Dans cette série, Fisheye Immersive célèbre ce que l’art vidéo compte de plus singulier et de plus représentatif de notre époque. L’occasion de rendre hommage à Laurent Grasso, qui, avec Orchid Island, pense le cinéma comme un espace liminaire, à l’intersection du film et du paysage.
Impossible de ne pas se souvenir de sa découverte à la galerie Perrotin à Paris il y a pile deux ans. Impossible aussi de ne pas être à nouveau émerveillé en l’observant aujourd’hui au sein de l’espace londonien de l’institution – dans le cadre d’une exposition qui court jusqu’au 20 décembre prochain -, tant Orchid Island est une œuvre vidéo d’une rare beauté. Étirée sur 19 minutes et signée Laurent Grasso, celle-ci a été tournée dans des différents sites isolés autour de l’île de Lanyu, à Taïwan. En résulte une expérimentation en noir et blanc, mais surtout en zones d’ombre, d’ellipse, d’absence, qui se découvre au son d’une musique hypnotique signée Nicolas Godin – moitié du groupe Air.

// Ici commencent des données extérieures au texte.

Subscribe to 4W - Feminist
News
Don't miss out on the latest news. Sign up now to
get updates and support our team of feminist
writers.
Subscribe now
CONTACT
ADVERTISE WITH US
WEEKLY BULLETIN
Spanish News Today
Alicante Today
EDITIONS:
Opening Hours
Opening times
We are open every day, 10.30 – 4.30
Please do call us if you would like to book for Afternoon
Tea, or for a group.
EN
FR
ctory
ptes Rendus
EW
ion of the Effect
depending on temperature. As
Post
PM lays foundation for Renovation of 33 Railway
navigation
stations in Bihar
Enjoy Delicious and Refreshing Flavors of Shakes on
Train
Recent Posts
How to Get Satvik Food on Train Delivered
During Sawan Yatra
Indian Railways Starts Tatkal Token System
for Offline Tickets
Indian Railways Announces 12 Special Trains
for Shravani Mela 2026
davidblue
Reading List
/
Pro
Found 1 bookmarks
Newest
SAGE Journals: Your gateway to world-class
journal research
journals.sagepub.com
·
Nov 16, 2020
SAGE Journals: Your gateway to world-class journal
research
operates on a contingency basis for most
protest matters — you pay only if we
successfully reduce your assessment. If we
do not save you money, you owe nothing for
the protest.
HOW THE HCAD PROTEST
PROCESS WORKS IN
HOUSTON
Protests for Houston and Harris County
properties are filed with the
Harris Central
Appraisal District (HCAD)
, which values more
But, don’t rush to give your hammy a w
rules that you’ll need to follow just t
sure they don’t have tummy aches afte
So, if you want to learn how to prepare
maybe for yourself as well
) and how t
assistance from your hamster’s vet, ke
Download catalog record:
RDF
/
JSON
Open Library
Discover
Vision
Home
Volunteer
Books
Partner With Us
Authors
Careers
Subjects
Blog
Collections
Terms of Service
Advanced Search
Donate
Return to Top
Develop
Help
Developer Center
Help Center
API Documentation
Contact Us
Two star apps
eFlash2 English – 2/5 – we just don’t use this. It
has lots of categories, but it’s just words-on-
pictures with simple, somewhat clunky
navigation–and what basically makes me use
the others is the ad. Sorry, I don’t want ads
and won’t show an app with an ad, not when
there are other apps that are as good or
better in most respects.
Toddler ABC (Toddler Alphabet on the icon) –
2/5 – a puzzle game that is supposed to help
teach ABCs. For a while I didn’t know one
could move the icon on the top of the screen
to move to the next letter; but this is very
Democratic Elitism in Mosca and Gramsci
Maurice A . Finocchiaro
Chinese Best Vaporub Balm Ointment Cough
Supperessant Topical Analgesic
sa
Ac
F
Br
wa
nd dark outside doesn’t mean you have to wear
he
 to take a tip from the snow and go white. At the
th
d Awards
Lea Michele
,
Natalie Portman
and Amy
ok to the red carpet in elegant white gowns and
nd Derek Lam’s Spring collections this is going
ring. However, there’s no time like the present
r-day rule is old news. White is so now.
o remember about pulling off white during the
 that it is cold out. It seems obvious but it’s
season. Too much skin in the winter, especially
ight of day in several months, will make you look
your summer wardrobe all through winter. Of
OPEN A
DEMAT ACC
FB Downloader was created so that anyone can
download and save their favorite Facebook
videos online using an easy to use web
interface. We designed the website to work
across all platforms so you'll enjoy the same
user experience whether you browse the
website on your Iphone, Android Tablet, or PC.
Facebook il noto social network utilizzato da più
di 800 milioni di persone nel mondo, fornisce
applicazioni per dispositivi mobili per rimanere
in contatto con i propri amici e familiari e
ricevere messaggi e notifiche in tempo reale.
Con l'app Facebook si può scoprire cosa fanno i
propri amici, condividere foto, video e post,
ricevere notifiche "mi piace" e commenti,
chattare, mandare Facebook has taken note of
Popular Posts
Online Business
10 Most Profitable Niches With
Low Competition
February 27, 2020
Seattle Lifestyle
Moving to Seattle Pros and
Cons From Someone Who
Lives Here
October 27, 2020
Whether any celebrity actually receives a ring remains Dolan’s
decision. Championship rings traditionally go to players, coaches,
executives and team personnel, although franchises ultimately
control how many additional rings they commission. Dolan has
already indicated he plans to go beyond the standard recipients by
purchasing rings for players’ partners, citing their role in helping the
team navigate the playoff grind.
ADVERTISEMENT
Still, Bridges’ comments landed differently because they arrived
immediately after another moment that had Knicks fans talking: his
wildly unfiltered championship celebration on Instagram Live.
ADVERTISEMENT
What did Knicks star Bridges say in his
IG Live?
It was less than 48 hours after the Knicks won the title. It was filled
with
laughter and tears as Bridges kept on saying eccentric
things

Matérialisant une fusion délicate entre l’image documentaire et l’aporie de la fiction, l’objet filmique se désagrège doucement et incarne la capacité du lauréat du prix Marcel Duchamp 2008 à faire de simples images de paysage de véritables expériences métaphysiques.
Le mystère du rectangle noire
Née d’une série de questionnements sur ce que signifie la représentation d’une version idéalisée de la nature, l’œuvre se présente sur un immense écran LED, une surface lumineuse sur laquelle se joue le scintillement des tropiques, la lenteur d’un écran suspendu. Et surtout, l’énigme d’un rectangle noir.
Dans Orchid Island, la géographie tropicale se trouve en effet prise dans une dialectique du voile et de la révélation. En projetant un contrepoint abstrait, ce mystérieux rectangle noir, flottant au-dessus des forêts, des rivages et de la mer, ne perturbe-t-il pas la logique du paysage ? N’installe-t-il pas également une présence étrangère qui trouble notre regard et vient hanter la scène, dans une sorte d’anomalie spectrale ? À l’évidence, oui.

Autre élément troublant, l’abolition de la présence humaine. Ici, seules les formes végétales, le jeu des ombres et la dérive du rectangle persistent. Mais attention : l’absence humaine ne signifie en rien le vide ; elle incarne au contraire le seuil, l’endroit même où la nature se métamorphose en site réflexif. Entre utopie et dystopie, Orchid Island met en lumière la construction du regard exotique de nos sociétés occidentales. Qu’il s’agisse de celui des premiers explorateurs ou de celui des néo-colons qui s’ignorent.